J’ai écrit dernièrement ceci à mon ami Picard, & je vous répète les paroles de mon vieil ami, parce qu’elles sont bonnes à semer, comme le bon grain de l’Évangile, & qu’en leur pulpe elles renferment « la Somme » de toutes les théories artistiques qu’élaborent les gros messieurs, – qui déposent leurs culs dans les fauteuils d’Académie.
Tous les ans, à l’époque du Renouveau des Infidèles, par les nuits claires de Janvier, deux cavaliers des Gorems traversent au galop le désert de sable qui sépare Tuggurth, les Chotts et Biskra, ils portent, sous une enveloppe de l’agha une feuille d’oranger sur laquelle sont écris trois mots arabes qui disent : Je pense à toi : sois heureux !

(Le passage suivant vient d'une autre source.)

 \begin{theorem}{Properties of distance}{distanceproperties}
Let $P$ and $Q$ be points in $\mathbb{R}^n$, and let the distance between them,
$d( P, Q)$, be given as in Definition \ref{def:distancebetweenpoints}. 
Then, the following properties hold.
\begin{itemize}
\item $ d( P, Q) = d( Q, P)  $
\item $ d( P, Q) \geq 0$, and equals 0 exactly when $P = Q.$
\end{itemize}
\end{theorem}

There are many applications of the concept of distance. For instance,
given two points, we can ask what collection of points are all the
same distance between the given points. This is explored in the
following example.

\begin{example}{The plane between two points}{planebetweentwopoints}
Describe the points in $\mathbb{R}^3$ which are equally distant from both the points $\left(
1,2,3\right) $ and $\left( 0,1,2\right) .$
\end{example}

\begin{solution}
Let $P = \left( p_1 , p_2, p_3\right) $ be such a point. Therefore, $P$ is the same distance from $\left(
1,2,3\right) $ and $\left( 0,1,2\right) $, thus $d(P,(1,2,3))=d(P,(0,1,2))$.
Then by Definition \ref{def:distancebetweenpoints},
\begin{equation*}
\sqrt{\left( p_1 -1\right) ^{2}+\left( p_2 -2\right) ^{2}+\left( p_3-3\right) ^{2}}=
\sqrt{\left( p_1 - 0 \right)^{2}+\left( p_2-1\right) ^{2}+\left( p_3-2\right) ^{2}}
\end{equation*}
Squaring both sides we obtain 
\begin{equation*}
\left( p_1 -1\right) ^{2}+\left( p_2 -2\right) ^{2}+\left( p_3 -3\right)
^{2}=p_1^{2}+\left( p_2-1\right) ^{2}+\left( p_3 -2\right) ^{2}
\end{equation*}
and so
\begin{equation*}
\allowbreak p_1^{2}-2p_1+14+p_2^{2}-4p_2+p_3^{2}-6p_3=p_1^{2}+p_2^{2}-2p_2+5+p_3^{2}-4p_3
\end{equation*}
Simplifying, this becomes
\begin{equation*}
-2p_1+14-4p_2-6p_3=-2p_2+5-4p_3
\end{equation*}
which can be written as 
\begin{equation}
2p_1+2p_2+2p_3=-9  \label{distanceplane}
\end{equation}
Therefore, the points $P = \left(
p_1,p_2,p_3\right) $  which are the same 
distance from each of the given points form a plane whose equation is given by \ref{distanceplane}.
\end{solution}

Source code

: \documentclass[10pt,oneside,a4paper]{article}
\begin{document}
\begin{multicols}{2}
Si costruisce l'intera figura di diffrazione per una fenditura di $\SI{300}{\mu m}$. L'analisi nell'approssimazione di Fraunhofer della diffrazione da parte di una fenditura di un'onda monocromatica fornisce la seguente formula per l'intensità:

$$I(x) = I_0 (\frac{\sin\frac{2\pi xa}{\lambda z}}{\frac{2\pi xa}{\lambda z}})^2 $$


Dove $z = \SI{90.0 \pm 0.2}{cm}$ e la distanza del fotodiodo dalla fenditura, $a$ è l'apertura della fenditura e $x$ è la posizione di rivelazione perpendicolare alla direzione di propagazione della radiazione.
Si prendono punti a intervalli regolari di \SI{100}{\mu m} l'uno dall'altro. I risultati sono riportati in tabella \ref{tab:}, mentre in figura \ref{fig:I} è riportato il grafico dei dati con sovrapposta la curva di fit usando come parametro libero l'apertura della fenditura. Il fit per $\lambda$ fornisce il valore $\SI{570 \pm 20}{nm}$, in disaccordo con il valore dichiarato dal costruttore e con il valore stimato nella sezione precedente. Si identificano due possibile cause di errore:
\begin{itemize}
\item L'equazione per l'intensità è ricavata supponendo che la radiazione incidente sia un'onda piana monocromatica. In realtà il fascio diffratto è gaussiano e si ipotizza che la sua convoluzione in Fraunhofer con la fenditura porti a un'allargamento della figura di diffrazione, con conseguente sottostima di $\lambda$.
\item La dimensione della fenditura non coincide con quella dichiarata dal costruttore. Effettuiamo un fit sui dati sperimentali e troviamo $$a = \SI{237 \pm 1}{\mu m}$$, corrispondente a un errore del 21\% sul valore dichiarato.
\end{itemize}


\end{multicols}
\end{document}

Et audessus de la main du marchis-chef du bureau du télégraphe optique, l’adresse :
À Mr Félicien Rops Chr de la Légion d’honneur, et peintre du Gouvernement de la République Française. 1 Place de Monsieur Boieldieu.
à Paris
(France)
J’ai été Mon Cher Donnay, huit jours, dans une académie, ce que je disais encore à ce brave Picard, pour clarifier nos discussions d’art : – & j’y ai entendu des sottises pour le restant de mes jours ! – Le Serment des Trois Suisses ! – « Toute l’Académie concourrera » dit pompeusement « le Maître » ! Quel beau sujet, Messieurs ! Mettez vous dans le sentiment de Guillaume Tell ! Comprenez le héros !
[1r° : 4]
Mettez vous dans son sentiment ! Le Sentiment de qui ? Le Sentiment de quoi ? Celui de Pamphile mon voisin de gauche, ou celui de Mr de Fénélon !

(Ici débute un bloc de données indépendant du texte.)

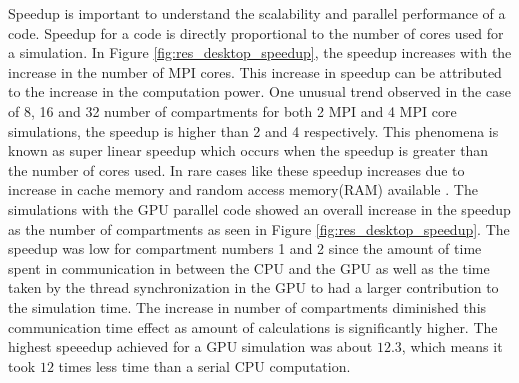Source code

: \documentclass[preprint,10pt,authoryear,review]{elsarticle}
\begin{document}
Speedup is important to understand the scalability and 
parallel performance of a code. Speedup for a code is directly proportional 
to the number of cores used for a simulation. 
In Figure \ref{fig:res_desktop_speedup}, the speedup increases with the increase in 
the number of MPI cores. This increase in speedup can be attributed to the increase 
in the computation power. 
One unusual trend observed in the case of 8, 16 and 32 number of compartments for both 
2 MPI and 4 MPI core simulations, the speedup is higher than 2 and 4 respectively. 
This phenomena is known as super linear speedup which occurs 
when the speedup is greater than the number of cores used. In rare cases like these
speedup increases due to increase in cache memory and random access memory(RAM) 
available \citep{tuncer2009}. The simulations with the GPU parallel code showed an 
overall increase in the speedup as the number of compartments as seen in Figure 
\ref{fig:res_desktop_speedup}. The speedup was low for compartment numbers 1 and 2 
since the amount of time spent in communication in between the CPU and the GPU as well 
as the time taken by the thread synchronization in the GPU to had a larger 
contribution to the simulation time. The increase in number of compartments diminished 
this communication time effect as amount of calculations is significantly higher. The 
highest speeedup achieved for a GPU simulation was about $12.3$, which means it took 
$12$ times less time than a serial CPU computation. 
\end{document}
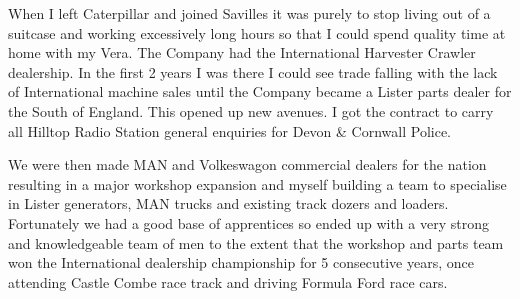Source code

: When I left Caterpillar and joined Savilles it was purely to stop living out of
a suitcase and working excessively long hours so that I could spend quality
time at home with my Vera. The Company had the International Harvester Crawler
dealership. In the first 2 years I was there I could see trade falling with
the lack of International machine sales until the Company became a Lister parts
dealer for the South of England. This opened up new avenues. I got the
contract to carry all Hilltop Radio Station general enquiries for Devon \&
Cornwall Police.

We were then made MAN and Volkeswagon commercial dealers for the nation
resulting in a major workshop expansion and myself building a team to
specialise in Lister generators, MAN trucks and existing track dozers and
loaders. Fortunately we had a good base of apprentices so ended up with a very
strong and knowledgeable team of men to the extent that the workshop and parts
team won the International dealership championship for 5 consecutive years,
once attending Castle Combe race track and driving Formula Ford race cars.

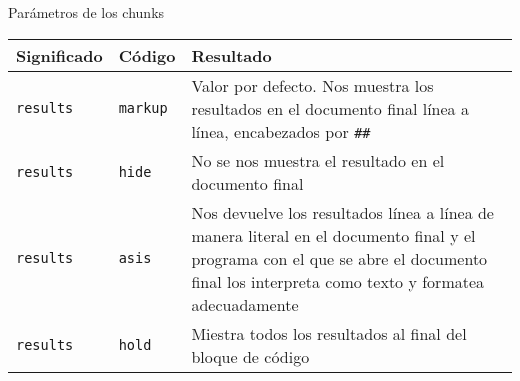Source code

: \documentclass[
  ignorenonframetext,
]{beamer}
\begin{document}
\begin{frame}[fragile]{Parámetros de los chunks}
\protect\hypertarget{paruxe1metros-de-los-chunks-1}{}

\begin{longtable}[]{@{}lll@{}}
\toprule
\begin{minipage}[b]{0.30\columnwidth}\raggedright
Significado\strut
\end{minipage} & \begin{minipage}[b]{0.30\columnwidth}\raggedright
Código\strut
\end{minipage} & \begin{minipage}[b]{0.30\columnwidth}\raggedright
Resultado\strut
\end{minipage}\tabularnewline
\midrule
\endhead
\begin{minipage}[t]{0.30\columnwidth}\raggedright
\texttt{results}\strut
\end{minipage} & \begin{minipage}[t]{0.30\columnwidth}\raggedright
\texttt{markup}\strut
\end{minipage} & \begin{minipage}[t]{0.30\columnwidth}\raggedright
Valor por defecto. Nos muestra los resultados en el documento final
línea a línea, encabezados por \texttt{\#\#}\strut
\end{minipage}\tabularnewline
\begin{minipage}[t]{0.30\columnwidth}\raggedright
\texttt{results}\strut
\end{minipage} & \begin{minipage}[t]{0.30\columnwidth}\raggedright
\texttt{hide}\strut
\end{minipage} & \begin{minipage}[t]{0.30\columnwidth}\raggedright
No se nos muestra el resultado en el documento final\strut
\end{minipage}\tabularnewline
\begin{minipage}[t]{0.30\columnwidth}\raggedright
\texttt{results}\strut
\end{minipage} & \begin{minipage}[t]{0.30\columnwidth}\raggedright
\texttt{asis}\strut
\end{minipage} & \begin{minipage}[t]{0.30\columnwidth}\raggedright
Nos devuelve los resultados línea a línea de manera literal en el
documento final y el programa con el que se abre el documento final los
interpreta como texto y formatea adecuadamente\strut
\end{minipage}\tabularnewline
\begin{minipage}[t]{0.30\columnwidth}\raggedright
\texttt{results}\strut
\end{minipage} & \begin{minipage}[t]{0.30\columnwidth}\raggedright
\texttt{hold}\strut
\end{minipage} & \begin{minipage}[t]{0.30\columnwidth}\raggedright
Miestra todos los resultados al final del bloque de código\strut
\end{minipage}\tabularnewline
\bottomrule
\end{longtable}


\end{frame}
\end{document}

Je crois que la Peinture peut se résumer en quelques mots : « Apprendre son métier, ne pas apprendre son art. » Votre art est en vous depuis la première minute, ou petite enfant vous avez ouvert les yeux à la vie. Vous ne pouviez l’exprimer mais il y était ! – Quant au métier : on n’en sait jamais trop, et sous ce rapport le mouvement actuel est très faible. On désaprend le coté bon ouvrier, qui dans les arts matériels joue un très grand rôle. Le peintre Ingres n’a dit qu’un mot honnête, & je ne croirai jamais qu’il ait pu le dire ! C’est ceci : Si vous avez du métier pour un million, & si vous en trouvez encore à acheter pour un sou, achetez, on n’en a jamais trop !

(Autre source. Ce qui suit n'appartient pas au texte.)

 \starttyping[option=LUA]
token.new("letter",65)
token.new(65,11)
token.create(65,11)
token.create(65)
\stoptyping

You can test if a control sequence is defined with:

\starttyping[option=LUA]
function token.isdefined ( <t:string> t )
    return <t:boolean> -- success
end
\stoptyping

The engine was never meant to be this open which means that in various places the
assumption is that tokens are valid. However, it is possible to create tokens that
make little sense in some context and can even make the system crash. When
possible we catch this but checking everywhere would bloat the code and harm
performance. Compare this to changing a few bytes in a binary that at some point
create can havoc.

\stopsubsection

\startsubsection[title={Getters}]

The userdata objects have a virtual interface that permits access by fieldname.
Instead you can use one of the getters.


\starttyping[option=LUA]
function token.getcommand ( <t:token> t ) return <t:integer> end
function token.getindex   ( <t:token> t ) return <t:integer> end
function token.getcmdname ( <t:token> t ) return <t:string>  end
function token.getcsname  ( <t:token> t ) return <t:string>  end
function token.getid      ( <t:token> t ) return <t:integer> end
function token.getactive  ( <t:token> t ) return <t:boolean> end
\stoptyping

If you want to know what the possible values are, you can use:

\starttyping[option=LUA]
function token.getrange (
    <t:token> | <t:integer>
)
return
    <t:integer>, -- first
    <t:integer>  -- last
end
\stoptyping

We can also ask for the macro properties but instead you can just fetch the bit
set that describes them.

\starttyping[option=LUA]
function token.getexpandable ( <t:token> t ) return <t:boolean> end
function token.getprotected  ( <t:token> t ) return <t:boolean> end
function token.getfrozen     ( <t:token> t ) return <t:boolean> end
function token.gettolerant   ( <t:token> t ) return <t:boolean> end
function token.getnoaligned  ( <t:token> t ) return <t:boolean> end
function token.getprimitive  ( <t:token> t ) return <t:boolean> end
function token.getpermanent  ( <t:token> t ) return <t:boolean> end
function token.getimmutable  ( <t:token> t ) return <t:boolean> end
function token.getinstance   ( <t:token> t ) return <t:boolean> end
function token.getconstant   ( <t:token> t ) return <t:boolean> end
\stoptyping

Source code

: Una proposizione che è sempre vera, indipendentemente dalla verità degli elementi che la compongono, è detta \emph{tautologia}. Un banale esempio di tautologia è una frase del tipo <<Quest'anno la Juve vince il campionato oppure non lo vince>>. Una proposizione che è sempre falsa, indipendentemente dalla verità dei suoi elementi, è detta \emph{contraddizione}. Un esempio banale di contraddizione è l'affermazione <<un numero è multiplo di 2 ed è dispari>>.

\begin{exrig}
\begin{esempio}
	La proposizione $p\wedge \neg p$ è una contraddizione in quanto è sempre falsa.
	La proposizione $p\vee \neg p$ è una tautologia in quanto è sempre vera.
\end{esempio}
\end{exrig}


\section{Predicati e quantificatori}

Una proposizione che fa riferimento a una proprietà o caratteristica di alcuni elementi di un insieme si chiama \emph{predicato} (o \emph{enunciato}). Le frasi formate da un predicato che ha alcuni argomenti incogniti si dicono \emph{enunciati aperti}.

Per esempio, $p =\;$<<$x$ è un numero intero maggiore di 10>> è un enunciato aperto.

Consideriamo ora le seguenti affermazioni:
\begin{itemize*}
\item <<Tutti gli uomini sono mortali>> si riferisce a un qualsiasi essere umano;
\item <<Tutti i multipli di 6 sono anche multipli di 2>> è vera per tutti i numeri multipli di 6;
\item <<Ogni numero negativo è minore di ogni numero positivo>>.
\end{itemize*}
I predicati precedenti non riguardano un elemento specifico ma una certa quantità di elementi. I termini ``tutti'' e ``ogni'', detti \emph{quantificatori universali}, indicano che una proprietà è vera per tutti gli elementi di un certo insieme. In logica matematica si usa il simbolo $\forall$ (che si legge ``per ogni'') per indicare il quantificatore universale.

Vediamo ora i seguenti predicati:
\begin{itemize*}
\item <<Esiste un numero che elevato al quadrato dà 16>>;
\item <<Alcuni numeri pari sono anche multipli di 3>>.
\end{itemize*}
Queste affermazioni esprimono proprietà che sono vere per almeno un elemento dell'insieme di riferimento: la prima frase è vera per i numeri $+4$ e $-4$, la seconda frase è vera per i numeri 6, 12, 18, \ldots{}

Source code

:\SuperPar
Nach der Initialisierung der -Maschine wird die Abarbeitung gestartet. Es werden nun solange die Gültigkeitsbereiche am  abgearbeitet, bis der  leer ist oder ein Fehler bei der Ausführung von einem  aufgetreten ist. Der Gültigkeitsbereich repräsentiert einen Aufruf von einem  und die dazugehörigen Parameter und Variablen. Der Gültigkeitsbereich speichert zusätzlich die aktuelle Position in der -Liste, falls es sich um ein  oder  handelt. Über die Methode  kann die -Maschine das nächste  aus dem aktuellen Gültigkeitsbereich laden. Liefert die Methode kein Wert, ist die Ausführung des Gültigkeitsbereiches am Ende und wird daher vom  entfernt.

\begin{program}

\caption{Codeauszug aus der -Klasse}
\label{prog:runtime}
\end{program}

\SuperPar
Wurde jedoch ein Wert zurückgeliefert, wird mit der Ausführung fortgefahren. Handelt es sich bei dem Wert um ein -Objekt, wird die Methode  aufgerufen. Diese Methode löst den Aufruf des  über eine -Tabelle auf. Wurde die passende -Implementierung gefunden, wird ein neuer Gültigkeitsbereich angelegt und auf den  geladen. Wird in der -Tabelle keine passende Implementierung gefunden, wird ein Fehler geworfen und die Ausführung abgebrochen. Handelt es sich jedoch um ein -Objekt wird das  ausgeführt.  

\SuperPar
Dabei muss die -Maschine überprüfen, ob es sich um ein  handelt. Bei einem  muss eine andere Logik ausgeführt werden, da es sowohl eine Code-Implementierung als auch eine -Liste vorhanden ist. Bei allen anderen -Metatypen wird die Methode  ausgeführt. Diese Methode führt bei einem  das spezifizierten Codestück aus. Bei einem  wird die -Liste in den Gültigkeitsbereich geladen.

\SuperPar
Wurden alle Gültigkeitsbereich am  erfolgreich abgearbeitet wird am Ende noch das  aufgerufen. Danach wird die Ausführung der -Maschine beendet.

Et maintenant bon courage ! Mon Cher Donnay, et merci. Je crois que nous n’en resterons pas là, et que je pourrai je l’espère avoir encore recours à votre talent. Voulez vous que j’expose votre « automne » chez Barc de Bouteville, & à La Librairie Indépendante ? Ce sont de bons endroits o[ù] passent beaucoup de gens que l’art intéresse ? Si vous avez quelques études ou de petits tableaux, ou aquarelles à faire voir, envoyez les moi, je les mettrai dans cette boutique de Barc. C’est une nouvelle exposition, en boutique, rue Lepelletier, o[ù] ne se trouvent que des Jeunes, & cela a bon air & bon espoir.
J’espère vous voir en mai-juin. Tout le monde est enchanté du tableau, & on vous envoie les amitiés de la Maison.
Je vous serre bien affectueusement la main.